29 July 2011 - Violent attacks against journalists, as well as kidnappings and murders, are on the rise in Mexico. Since 2000, 71 journalists have been killed nationwide, according to the National Commission of Human Rights in Mexico. Many more have been victims of threats, assaults and intimidation, while others have been forced to flee the country. Such violence is directly linked to the battle among criminal groups for control over the main routes for the trafficking of illegal products and services, including drugs, and of migrants and trafficked persons. In addition, these groups use corrupt practices to influence media coverage.
UNODC has teamed up with media representatives, universities and federal and state-level governments in Mexico to hold media consultation workshops throughout 2011 in the nine states most affected by crime against the media: Chihuahua, Tamaulipas, Baja California, Sinaloa, Durango, Guerrero, Jalisco, Michoacan and Mexico City. The workshops will produce strategies at the state and federal levels which will enable the provision of technical assistance to media practitioners, authorities and leaders from the main sectors of society involved with protecting the rights to freedom of speech and of the press. Therefore, issues such as lawful conduct, crime prevention, security and justice will be addressed.
"Attacks against journalists by organized crime cartels have made it necessary for UNODC to respond," says Antonio Mazzitelli, UNODC Regional Representative for Mexico, Central America and the Caribbean. "Joining forces with the United Nations Educational, Scientific and Cultural Organization, the Office of the United Nations High Commissioner for Human Rights and government authorities, we seek to create a platform for dialogue and building capacity for an environment where journalists can work without fear. This project aims to bring journalists and Government authorities and society into a closer working relationship. In this way, they will understand each other's roles better and support each other to fight organized crime," he added.
During the training, participants will identify risks that the media face and propose solutions to help protect journalists. Participants will define the media's role in improving the rule of law. Specific tools for crime prevention and strengthening of the rule of law will be produced to foster better understanding by media practitioners of issues related to organized crime and drugs. The State of Chihuahua, which has one of the highest rates of violence against journalists, has provided journalists who will share their best practices during the workshops.
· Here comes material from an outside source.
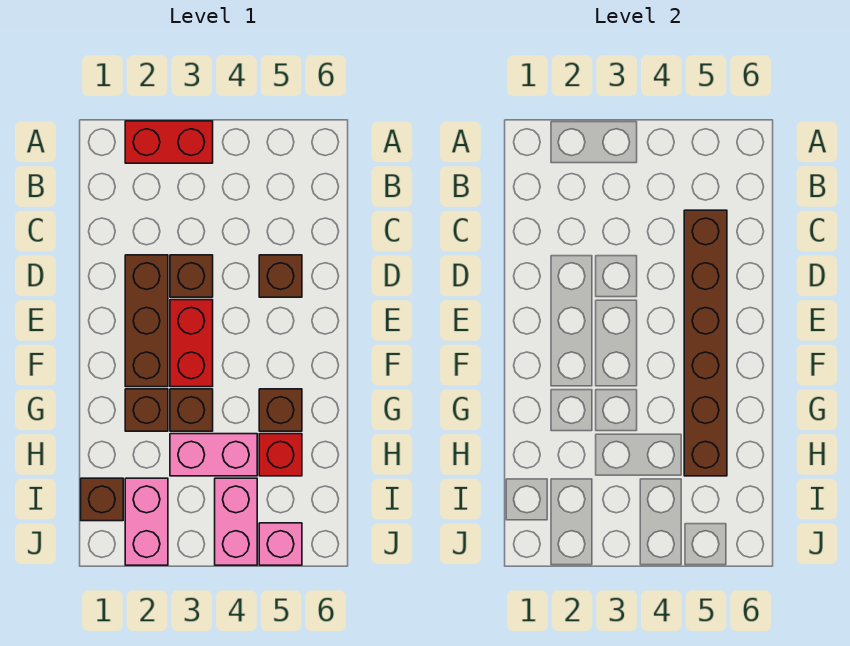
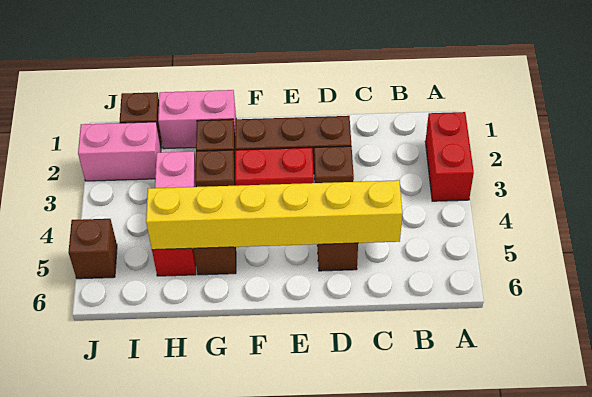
brown brick C5:H5 level 2 -> yellow brick C5:H5 level 2
pink brick I4:J4 level 1 -> pink brick G1:H1 level 1
pink brick J5 level 1 -> brown brick J5 level 1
At the final forum, to be held at the end of 2011 in Mexico City, participants will draw up recommendations that will serve as guidelines for journalists. These recommendations will be presented to the state governments, the Secretary of the Interior and the advisory board of the Mechanism to Protect Journalists ( Mecanismo para Protección a Periodistas, an organization created by the Mexican government in 2010 to address violence against journalists).
The project, funded by the Government of Germany, was developed as part of the 2008-2011 country strategy for UNODC Mexico, Central America and the Caribbean in the area of prevention and criminal justice.